The various scrapes, cuts and gashes on my knees and legs from various sports and just walking and crashing into things... The cuts on my head from various head injuries... Appendicitis and the subsequent surgery... My hands are pretty scraped up as are me feet. My face, my back, my front, my sides. I don't think I have a body part that doesn't have a scar of sorts... Seriously. I fall. A LOT.
The one that generally gives me pause is the one at my throat. Two slashes across from ear to ear from a stalker who threatened me. He had used the spine of the blade and although I suffered cuts, they weren't deep enough to cause serious damage. For the longest time, the physical scars weren't the only things that were left. I was damaged on the inside too. I lived with a lot of fear for a very long time.
I suppose those are the scars that leave the most lasting impressions. Yes, eventually I got over the psychological scars and the physical ones have faded quite a bit over the years... :sigh: But quite honestly, the whole experience has helped to shape the person that I became. Both inside and out.
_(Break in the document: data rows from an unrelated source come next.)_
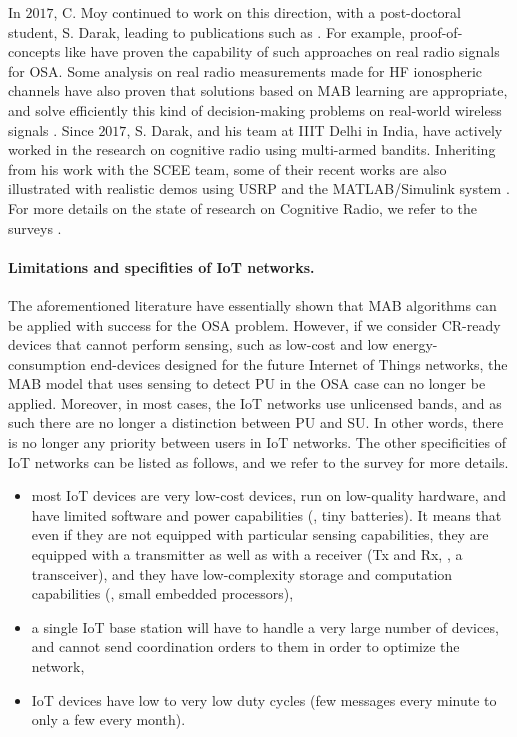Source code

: In $2017$, C. Moy continued to work on this direction, with a post-doctoral student, S. Darak, leading to publications such as
\cite{darak2016bayesian,Darak16}.
%
For example, proof-of-concepts like \cite{kumar2016two} have proven the capability of such approaches on real radio signals for OSA.
%
Some analysis on real radio measurements made for HF ionospheric channels have also proven that solutions based on MAB learning are appropriate, and solve efficiently this kind of decision-making problems on real-world wireless signals \cite{Melian15}.
%
Since $2017$, S. Darak, and his team at IIIT Delhi in India, have actively worked in the research on cognitive radio using multi-armed bandits.
Inheriting from his work with the SCEE team,
some of their recent works are also illustrated with realistic demos using USRP and the MATLAB/Simulink system
\cite{KumarYadav2018,SawantKumar2018,JoshiKumar2018}.
%
For more details on the state of research on Cognitive Radio, we refer to the surveys \cite{garhwal2012survey,marinho2012cognitive}.



\paragraph{Limitations and specifities of IoT networks.}
%
The aforementioned literature have essentially shown that MAB algorithms can be applied with success for the OSA problem.
However, if we consider CR-ready devices that cannot perform sensing, such as low-cost and low energy-consumption end-devices designed for the future Internet of Things networks, the MAB model that uses sensing to detect PU in the OSA case can no longer be applied.
Moreover, in most cases, the IoT networks use unlicensed bands, and as such there are no longer a distinction between PU and SU.
In other words, there is no longer any priority between users in IoT networks.
%
The other specificities of IoT networks can be listed as follows,
and we refer to the survey \cite{Centenaro16} for more details.
\begin{itemize}\tightlist
    \item
    most IoT devices are very low-cost devices, run on low-quality hardware, and have limited software and power capabilities (\ie, tiny batteries).
    It means that even if they are not equipped with particular sensing capabilities,
    they are equipped with a transmitter as well as with a receiver (Tx and Rx, \ie, a transceiver),
    and they have low-complexity storage and computation capabilities (\ie, small embedded processors),
    \item
    a single IoT base station will have to handle a very large number of devices,
    and cannot send coordination orders to them in order to optimize the network,
    \item
    IoT devices have low to very low duty cycles (few messages every minute to only a few every month).
\end{itemize}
I know that I will keep collecting scars. I fall, I trip, I crash into things (all of them even when I'm standing still... I'm just THAT talented...) But there are those scars where people do learn a lot about themselves in retrospection about the moment, hopefully helping one to become more aware of where they went wrong and can do all in their power to correct it. Do over. Second chance. I can't tell you where a some of my scars come from, others of them I can. Both the physical ones and the emotional ones. But I do know that I have learned a lot about myself as I walked down memory lane going through the events of how the initial "injury" that led to the scars came to be and where I went wrong. I learned about not making the same mistakes (for the most part... I can't help being a spaz...) by taking the measures to learn from my mistakes. I learned about better ways of coping and dealing with all manner of situations and taking responsibilities for the things I "own" and dropping the other bags of crap and fixing my own shit. And I learned that eventually, no matter what the cause of "injury", I heal. And that eventually, scars start to fade. Even though they leave a "lasting impression", I see it as a "characteristic" rather than a flaw. A learning experience that shaped me into the person that I am. And as I go through life, old and new scars, will shape the person I will become.
Still a long path, but it's good. It feels good.